Tuesday, July 3, 2012

July: A Month of Deadlines

The Challenge of Writing Without Interruption
The roosters crow before dawn.  They remind me of Elvis Presley impersonators.  Their crown feathers
droop over their sleepy eyes-- Oh, hunka, hunka birding love and I'm up and out of bed.  We bought a new coffeemaker a week ago. It's another Mr. Coffee, but this model makes an exceptional hot cup of coffee and it tastes great. We had grown so accustomed to the silt of the old brew. Truly dull.

Have been working steadily on my novella, but it's slow going, or what I perceive to be slow going.  I 've given myself a page challenge/per day. Some days, the pages come at a clip and other days it's a slow drip of sentences. Thus far, the stories are quite cinematic and I like that very much.  I see the scenes in action and have written them in this way.  I've been thinking about my characters' goals too.  They are an unusual bunch who seem to do the unexpected. It's funny, but I know this story, but have never had the opportunity to tell it the way it should be told.  In many ways I find the whole story very scary, because it's not just a story but layers of a story. 

Besides working on the novella, I have started my July  31X31 poetry challenge.  I can never pull it off in April when my workload is at full tilt. As of today, I have three new poems, and the possibility of a mini project that dropped into my lap while reading the Sunday paper . . .

In June, I received a hand-writ letter from a retired colleague.  It was a wonderful letter, full of humor and good cheer and the daily stuff of living.  I answered his letter and sent him my poetry collection Within Reach, and now we have launched a correspondence.  What a gift this is.  His letters are such a thrill to read. When I received his follow up letter last week-- typed no less on an actually typewriter ( I actually admired the chiseled font and his skill-- two pages without error!), is the tonic most of us are missing. I had forgotten how wonderful it is to hold a letter in your hands and read and reread its message.
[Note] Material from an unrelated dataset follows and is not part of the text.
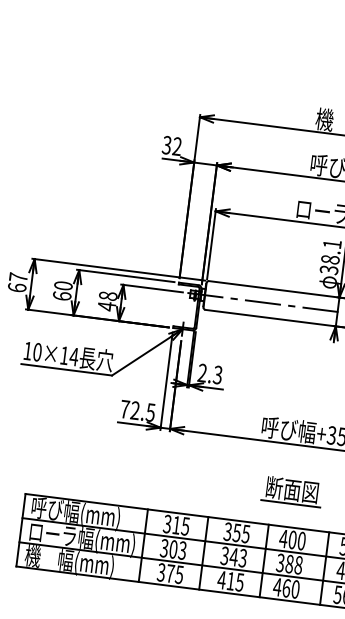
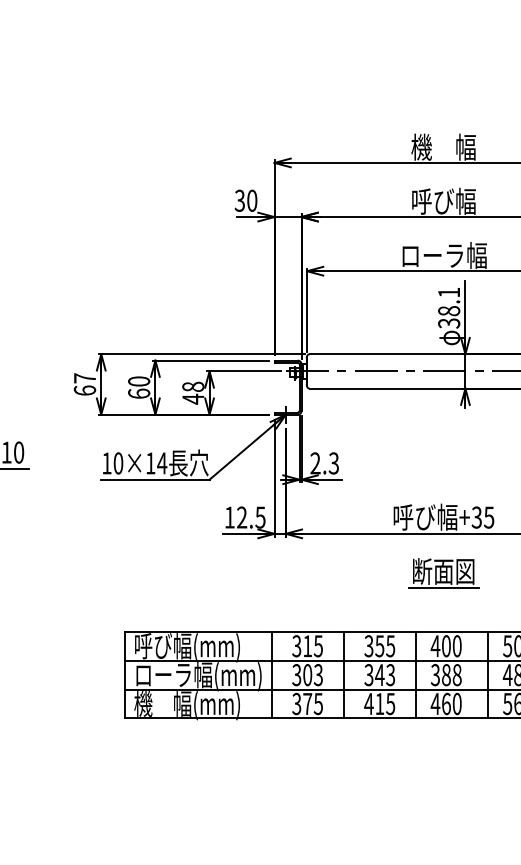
text: (177, 146) -> (252, 200), 32 -> 30
text: (124, 409) -> (229, 517), 72.5 -> 12.5
part: (292, 491) -> (443, 573), moved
The gesture to sit down and write a letter is an act that puts out a hand to hold still the hour, the constant swirl of our lives, and make sense of  this living, which is becoming more and more a mystery to me.

I guess what I'm trying to say is this: we all should take a moment and write a letter to those who are in our thoughts.  So it can be someone you see all the time or someone who you haven't thought of in years, but they popped up in a memory.  Most likely, they are thinking of you too.